ENTRIES SUPPLIED:
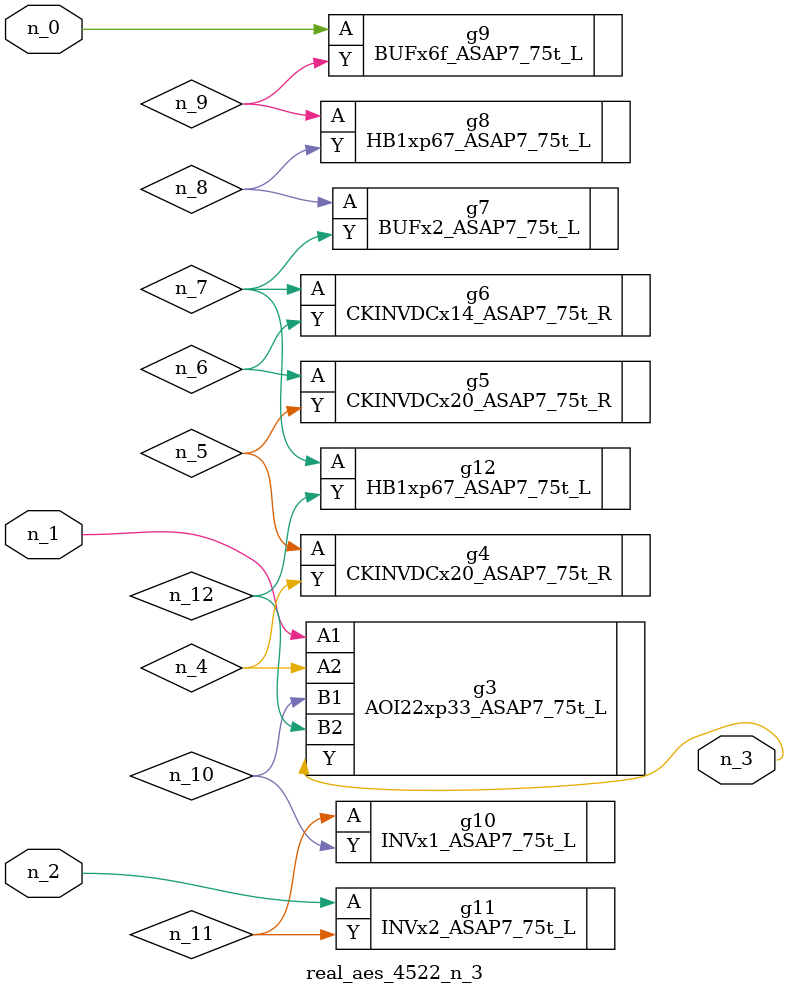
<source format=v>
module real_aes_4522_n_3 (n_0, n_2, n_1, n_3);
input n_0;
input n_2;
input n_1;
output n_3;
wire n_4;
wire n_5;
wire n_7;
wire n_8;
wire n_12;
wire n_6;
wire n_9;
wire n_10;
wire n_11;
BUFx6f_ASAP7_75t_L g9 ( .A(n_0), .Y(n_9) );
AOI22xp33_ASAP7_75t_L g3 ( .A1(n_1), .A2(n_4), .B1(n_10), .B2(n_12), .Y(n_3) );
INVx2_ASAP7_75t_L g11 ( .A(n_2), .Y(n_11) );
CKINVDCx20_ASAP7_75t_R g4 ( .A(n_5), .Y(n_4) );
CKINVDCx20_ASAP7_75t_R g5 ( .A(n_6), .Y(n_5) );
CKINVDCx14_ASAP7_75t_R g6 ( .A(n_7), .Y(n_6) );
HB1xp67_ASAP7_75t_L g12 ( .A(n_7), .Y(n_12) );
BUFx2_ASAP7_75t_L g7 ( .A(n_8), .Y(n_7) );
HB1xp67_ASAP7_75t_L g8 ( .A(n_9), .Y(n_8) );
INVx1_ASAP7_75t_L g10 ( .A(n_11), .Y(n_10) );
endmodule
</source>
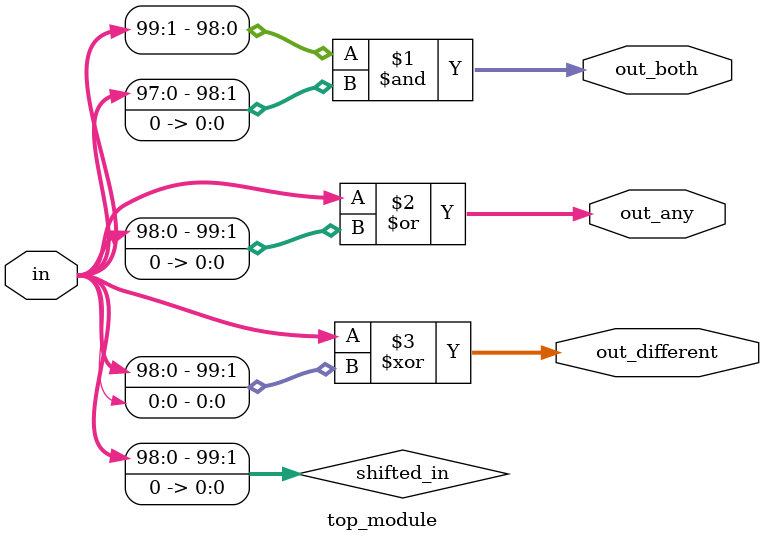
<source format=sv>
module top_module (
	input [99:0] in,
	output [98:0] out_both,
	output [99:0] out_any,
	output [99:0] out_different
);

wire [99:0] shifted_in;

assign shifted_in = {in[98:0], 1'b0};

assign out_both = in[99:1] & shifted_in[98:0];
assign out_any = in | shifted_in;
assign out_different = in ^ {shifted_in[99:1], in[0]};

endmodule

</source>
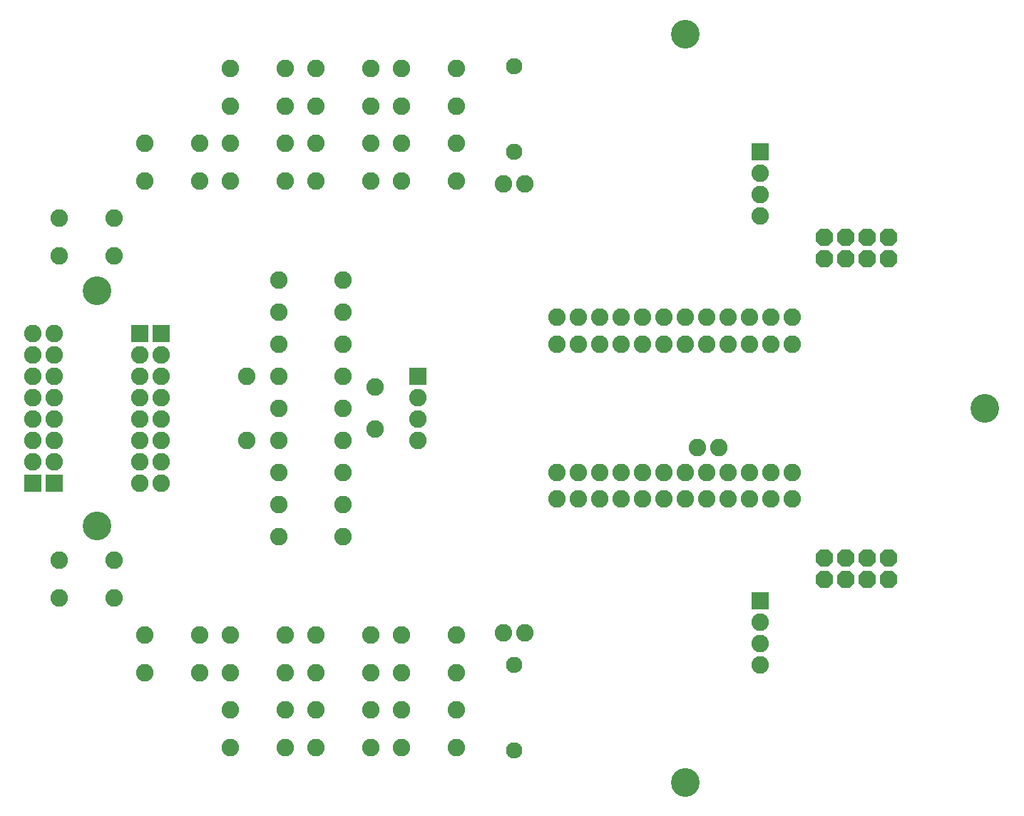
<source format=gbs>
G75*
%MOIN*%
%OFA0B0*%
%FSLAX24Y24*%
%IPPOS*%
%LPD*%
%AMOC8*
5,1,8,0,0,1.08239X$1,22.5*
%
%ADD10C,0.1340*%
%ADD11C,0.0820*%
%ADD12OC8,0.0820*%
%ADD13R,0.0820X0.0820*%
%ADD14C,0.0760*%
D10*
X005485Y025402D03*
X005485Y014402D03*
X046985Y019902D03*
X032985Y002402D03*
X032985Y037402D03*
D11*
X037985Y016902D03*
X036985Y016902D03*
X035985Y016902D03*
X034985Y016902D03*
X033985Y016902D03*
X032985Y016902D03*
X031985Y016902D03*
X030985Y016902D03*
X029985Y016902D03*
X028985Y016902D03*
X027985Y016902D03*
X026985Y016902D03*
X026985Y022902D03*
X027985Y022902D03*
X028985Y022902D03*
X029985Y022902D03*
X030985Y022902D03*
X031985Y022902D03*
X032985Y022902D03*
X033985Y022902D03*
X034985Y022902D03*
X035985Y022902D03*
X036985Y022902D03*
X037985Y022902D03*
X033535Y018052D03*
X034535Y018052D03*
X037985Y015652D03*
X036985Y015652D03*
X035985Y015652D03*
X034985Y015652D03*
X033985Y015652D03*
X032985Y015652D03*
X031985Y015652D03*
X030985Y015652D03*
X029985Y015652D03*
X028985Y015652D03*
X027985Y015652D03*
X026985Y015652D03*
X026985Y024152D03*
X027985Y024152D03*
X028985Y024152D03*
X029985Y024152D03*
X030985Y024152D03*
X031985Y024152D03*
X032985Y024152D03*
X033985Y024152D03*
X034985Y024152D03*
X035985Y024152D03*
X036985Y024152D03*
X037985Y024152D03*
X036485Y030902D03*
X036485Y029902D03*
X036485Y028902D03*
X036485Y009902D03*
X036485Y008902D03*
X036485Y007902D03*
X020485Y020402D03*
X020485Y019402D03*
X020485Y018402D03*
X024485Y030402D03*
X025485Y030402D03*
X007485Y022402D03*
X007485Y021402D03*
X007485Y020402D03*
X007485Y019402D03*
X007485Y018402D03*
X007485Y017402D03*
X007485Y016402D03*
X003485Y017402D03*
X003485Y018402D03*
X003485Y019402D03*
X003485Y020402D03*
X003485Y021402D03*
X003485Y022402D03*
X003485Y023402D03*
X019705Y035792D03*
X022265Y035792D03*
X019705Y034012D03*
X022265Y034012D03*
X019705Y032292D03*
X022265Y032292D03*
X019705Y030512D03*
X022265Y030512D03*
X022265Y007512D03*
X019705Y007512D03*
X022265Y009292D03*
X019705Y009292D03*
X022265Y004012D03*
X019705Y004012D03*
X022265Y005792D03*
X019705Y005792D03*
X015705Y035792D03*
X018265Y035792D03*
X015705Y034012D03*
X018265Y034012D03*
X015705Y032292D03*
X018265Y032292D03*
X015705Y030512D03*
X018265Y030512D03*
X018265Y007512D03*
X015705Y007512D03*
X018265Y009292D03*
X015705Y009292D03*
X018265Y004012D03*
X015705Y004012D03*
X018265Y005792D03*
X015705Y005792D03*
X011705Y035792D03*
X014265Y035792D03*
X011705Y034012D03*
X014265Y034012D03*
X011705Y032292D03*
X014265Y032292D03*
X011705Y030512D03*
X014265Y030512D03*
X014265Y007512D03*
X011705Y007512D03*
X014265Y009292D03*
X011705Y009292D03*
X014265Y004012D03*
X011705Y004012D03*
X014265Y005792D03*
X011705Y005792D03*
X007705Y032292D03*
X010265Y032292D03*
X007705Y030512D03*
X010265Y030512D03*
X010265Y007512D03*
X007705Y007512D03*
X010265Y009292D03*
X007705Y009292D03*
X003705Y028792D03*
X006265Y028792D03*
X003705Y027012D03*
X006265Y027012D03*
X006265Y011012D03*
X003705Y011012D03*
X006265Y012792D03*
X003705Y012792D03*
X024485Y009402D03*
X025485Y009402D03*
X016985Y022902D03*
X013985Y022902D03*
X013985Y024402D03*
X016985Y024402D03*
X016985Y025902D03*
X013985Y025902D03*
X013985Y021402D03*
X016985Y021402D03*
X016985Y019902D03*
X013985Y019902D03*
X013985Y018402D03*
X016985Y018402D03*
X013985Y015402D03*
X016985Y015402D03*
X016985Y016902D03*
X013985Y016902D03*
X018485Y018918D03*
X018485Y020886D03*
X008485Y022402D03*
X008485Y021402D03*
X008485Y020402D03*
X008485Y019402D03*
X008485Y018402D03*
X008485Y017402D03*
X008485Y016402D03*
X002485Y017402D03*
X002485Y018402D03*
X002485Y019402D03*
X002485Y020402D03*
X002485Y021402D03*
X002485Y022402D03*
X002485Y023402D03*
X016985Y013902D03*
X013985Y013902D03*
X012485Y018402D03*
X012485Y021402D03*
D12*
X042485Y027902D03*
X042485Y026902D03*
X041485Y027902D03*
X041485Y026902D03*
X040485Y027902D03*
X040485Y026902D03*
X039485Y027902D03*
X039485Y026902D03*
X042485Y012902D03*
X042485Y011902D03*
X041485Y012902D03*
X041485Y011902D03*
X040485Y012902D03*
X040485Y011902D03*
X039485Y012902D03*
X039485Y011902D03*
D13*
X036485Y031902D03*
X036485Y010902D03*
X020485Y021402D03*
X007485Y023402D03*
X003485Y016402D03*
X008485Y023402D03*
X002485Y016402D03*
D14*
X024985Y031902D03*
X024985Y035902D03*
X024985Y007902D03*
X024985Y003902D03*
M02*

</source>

--

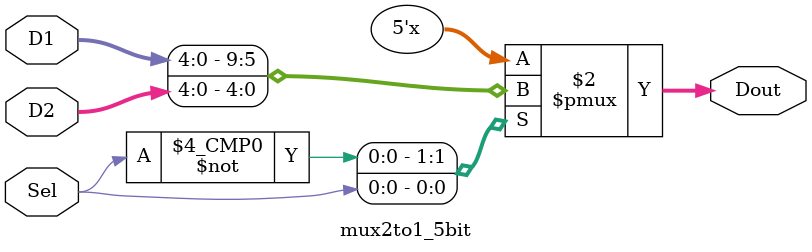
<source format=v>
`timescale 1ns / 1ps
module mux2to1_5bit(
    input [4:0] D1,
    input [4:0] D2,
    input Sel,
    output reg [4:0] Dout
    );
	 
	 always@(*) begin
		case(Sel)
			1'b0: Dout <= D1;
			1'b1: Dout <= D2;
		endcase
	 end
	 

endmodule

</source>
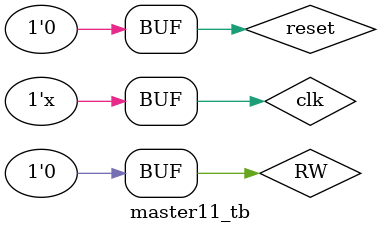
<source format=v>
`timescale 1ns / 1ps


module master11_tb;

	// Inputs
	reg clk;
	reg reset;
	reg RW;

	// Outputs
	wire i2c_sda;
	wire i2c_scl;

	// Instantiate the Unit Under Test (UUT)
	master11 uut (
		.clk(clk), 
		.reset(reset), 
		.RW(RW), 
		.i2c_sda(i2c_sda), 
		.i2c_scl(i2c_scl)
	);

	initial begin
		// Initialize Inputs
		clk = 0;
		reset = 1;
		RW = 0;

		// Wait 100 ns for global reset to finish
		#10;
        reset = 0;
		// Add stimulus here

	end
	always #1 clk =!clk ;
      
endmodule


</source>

PROBLEM TO SOLVE: Beginning with the line that has "X014265Y009292D03*" and ending with the line that has "X008485Y020402D03*", set down the lines above exactly and include no others.

YOUR RESPONSE:
X014265Y009292D03*
X011705Y009292D03*
X014265Y004012D03*
X011705Y004012D03*
X014265Y005792D03*
X011705Y005792D03*
X007705Y032292D03*
X010265Y032292D03*
X007705Y030512D03*
X010265Y030512D03*
X010265Y007512D03*
X007705Y007512D03*
X010265Y009292D03*
X007705Y009292D03*
X003705Y028792D03*
X006265Y028792D03*
X003705Y027012D03*
X006265Y027012D03*
X006265Y011012D03*
X003705Y011012D03*
X006265Y012792D03*
X003705Y012792D03*
X024485Y009402D03*
X025485Y009402D03*
X016985Y022902D03*
X013985Y022902D03*
X013985Y024402D03*
X016985Y024402D03*
X016985Y025902D03*
X013985Y025902D03*
X013985Y021402D03*
X016985Y021402D03*
X016985Y019902D03*
X013985Y019902D03*
X013985Y018402D03*
X016985Y018402D03*
X013985Y015402D03*
X016985Y015402D03*
X016985Y016902D03*
X013985Y016902D03*
X018485Y018918D03*
X018485Y020886D03*
X008485Y022402D03*
X008485Y021402D03*
X008485Y020402D03*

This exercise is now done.